## SELECTED TEXT:
start

As reported in The Australian Newspaper:
“LET me tell you something that we Israelis have against Moses,” former Israeli prime minister Golda Meir once joked.
“He took us 40 years through the desert in order to bring us to the one spot in the Middle East that has no oil!”
Unlike Australia, Israel’s lack of resources meant that the nation had to carve a living out of the desert.
But recent discoveries of vast natural gasfields in the deep waters off its coastline have begun to change the energy equation for the country — and may provide a new expansion opportunity for Woodside Petroleum.
Woodside is not talking about the idea.
But when Financial Services and Superannuation Minister Bill Shorten meets Woodside chief executive Peter Coleman on their joint trip to Burma this week it is expected to be one of their topics of conversation.
When Shorten visited Israel, leading a trade delegation in May, he was asked by Israeli Prime Minister Benjamin Netanyahu if Australia could provide some help with the development of the gasfields off the Israeli coast.
There is no doubt about the potential of the gasfields.
But the political complexities of doing business with Israel, particularly for international energy companies which also do business with the Arab states, has constrained many other potential players such as Royal Dutch Shell, which has experience in the liquefied natural gas industry.
But even before the Shorten visit, it appears that Woodside was interested in becoming involved in the LNG business off the coast of Israel.
There are discussions behind the scenes about how and when.
Woodside, with its expertise in LNG garnered through its stake in the North West Shelf off Western Australia, might be able to help the Israelis in exploiting their new offshore gasfields.
Woodside’s Coleman has made no secret of his interest in expanding the group’s operations offshore, particularly in strategic partnerships, since he took over the top job in May last year.
The company has two multi-billion-dollar LNG projects off the WA coast — North West Shelf and the $15 billion Pluto project, which began production earlier this year.

end

## TASKS TO CARRY OUT:
**1.** Answer these questions from the article on Israel's offshore gasfields, one per line:
(a) Whom is Bill Shorten expected to meet on the joint trip to Burma?
(b) In what month did Shorten lead a trade delegation to Israel?
(c) What is the stated value of the Pluto project?
**2.** Duplicate the part of the article on Israel's offshore gasfields that opens with the words containing "Woodside, with its" and closes with "earlier this year.".

## PROVIDED DATA:
start

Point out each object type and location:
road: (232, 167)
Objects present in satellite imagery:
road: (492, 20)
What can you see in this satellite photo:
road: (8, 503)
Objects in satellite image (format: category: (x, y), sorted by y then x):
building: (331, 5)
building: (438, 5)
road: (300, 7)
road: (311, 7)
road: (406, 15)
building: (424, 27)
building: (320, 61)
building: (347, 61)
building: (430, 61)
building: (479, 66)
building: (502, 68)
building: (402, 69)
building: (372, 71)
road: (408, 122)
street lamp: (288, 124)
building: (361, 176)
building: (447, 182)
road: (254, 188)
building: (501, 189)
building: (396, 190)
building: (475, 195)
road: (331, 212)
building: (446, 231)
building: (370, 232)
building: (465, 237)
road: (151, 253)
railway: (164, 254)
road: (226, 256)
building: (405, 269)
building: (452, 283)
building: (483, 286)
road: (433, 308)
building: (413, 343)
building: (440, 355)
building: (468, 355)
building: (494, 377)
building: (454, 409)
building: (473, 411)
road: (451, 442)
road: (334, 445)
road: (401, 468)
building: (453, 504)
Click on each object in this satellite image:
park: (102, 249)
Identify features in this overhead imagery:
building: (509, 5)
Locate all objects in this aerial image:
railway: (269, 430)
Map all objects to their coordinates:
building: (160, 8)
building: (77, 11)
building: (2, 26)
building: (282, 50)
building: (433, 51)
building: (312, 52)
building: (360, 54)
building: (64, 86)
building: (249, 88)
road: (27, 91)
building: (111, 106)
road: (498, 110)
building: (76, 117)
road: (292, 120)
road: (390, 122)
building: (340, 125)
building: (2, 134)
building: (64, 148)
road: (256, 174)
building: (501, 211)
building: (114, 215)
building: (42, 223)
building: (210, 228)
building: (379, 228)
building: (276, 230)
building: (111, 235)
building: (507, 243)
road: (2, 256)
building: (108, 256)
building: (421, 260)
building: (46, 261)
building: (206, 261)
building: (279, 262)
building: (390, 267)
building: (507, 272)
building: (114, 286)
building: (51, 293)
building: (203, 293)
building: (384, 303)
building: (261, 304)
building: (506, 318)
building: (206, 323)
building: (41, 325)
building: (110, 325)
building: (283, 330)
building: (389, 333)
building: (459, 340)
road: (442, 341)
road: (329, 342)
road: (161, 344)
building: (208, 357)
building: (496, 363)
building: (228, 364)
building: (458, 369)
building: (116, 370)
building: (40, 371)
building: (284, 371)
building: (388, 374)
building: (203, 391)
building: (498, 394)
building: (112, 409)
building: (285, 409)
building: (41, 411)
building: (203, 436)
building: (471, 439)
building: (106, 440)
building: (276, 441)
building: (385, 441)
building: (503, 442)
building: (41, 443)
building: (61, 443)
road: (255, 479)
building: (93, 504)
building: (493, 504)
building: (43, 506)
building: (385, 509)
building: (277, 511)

end

## THE SOLUTIONS:
**1.**
(a) Woodside chief executive Peter Coleman
(b) May
(c) $15 billion

**2.**
Woodside, with its expertise in LNG garnered through its stake in the North West Shelf off Western Australia, might be able to help the Israelis in exploiting their new offshore gasfields.
Woodside’s Coleman has made no secret of his interest in expanding the group’s operations offshore, particularly in strategic partnerships, since he took over the top job in May last year.
The company has two multi-billion-dollar LNG projects off the WA coast — North West Shelf and the $15 billion Pluto project, which began production earlier this year.